## Materials provided
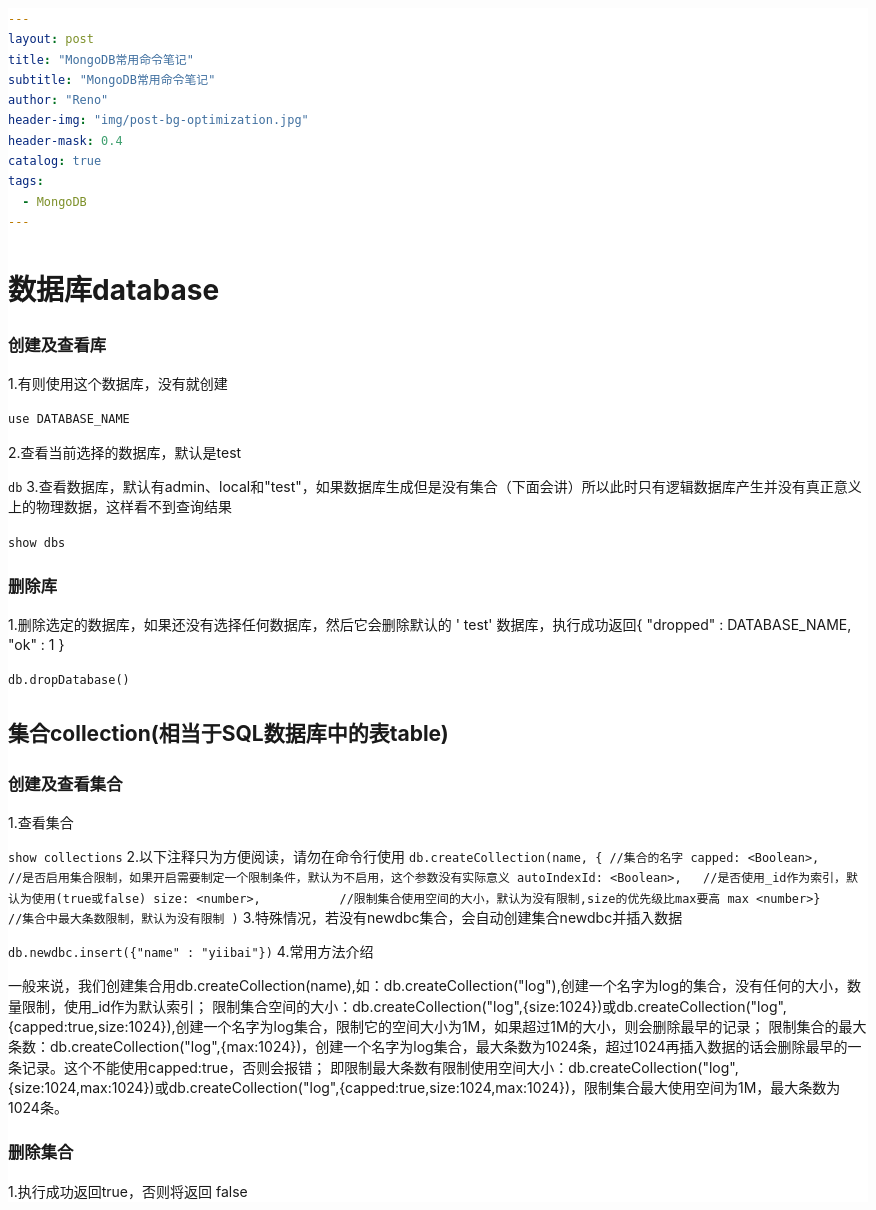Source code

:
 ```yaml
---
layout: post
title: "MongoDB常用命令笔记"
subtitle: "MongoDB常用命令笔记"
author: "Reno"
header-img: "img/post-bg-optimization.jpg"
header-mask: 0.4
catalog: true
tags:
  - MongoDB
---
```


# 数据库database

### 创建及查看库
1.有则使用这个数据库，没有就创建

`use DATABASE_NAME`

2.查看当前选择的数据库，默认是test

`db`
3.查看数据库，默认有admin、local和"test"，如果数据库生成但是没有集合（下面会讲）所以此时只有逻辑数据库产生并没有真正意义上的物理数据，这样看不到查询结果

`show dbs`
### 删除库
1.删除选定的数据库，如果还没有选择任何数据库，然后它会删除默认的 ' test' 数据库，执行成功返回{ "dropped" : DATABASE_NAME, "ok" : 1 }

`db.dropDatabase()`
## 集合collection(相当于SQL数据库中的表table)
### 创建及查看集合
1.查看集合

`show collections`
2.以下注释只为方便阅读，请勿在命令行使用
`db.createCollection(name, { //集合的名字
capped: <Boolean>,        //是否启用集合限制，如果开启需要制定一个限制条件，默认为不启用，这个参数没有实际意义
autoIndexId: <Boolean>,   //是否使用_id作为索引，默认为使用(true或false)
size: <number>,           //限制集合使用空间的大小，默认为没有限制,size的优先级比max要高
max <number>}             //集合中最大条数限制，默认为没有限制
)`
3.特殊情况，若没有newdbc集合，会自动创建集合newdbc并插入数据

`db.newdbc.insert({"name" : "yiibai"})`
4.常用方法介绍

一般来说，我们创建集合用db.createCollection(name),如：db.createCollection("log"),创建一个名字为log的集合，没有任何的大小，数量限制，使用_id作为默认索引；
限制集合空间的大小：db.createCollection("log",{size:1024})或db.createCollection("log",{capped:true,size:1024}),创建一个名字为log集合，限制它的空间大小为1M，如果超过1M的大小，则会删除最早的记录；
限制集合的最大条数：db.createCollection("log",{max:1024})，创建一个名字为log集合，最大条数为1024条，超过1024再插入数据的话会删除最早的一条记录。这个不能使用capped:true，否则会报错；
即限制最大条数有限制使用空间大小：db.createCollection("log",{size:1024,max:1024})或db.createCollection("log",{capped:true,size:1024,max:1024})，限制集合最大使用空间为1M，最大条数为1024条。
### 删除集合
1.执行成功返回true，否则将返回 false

## Work task
What are the lines above that hold the string "createCollection"? Copy them.

## Task output
`db.createCollection(name, { //集合的名字
一般来说，我们创建集合用db.createCollection(name),如：db.createCollection("log"),创建一个名字为log的集合，没有任何的大小，数量限制，使用_id作为默认索引；
限制集合空间的大小：db.createCollection("log",{size:1024})或db.createCollection("log",{capped:true,size:1024}),创建一个名字为log集合，限制它的空间大小为1M，如果超过1M的大小，则会删除最早的记录；
限制集合的最大条数：db.createCollection("log",{max:1024})，创建一个名字为log集合，最大条数为1024条，超过1024再插入数据的话会删除最早的一条记录。这个不能使用capped:true，否则会报错；
即限制最大条数有限制使用空间大小：db.createCollection("log",{size:1024,max:1024})或db.createCollection("log",{capped:true,size:1024,max:1024})，限制集合最大使用空间为1M，最大条数为1024条。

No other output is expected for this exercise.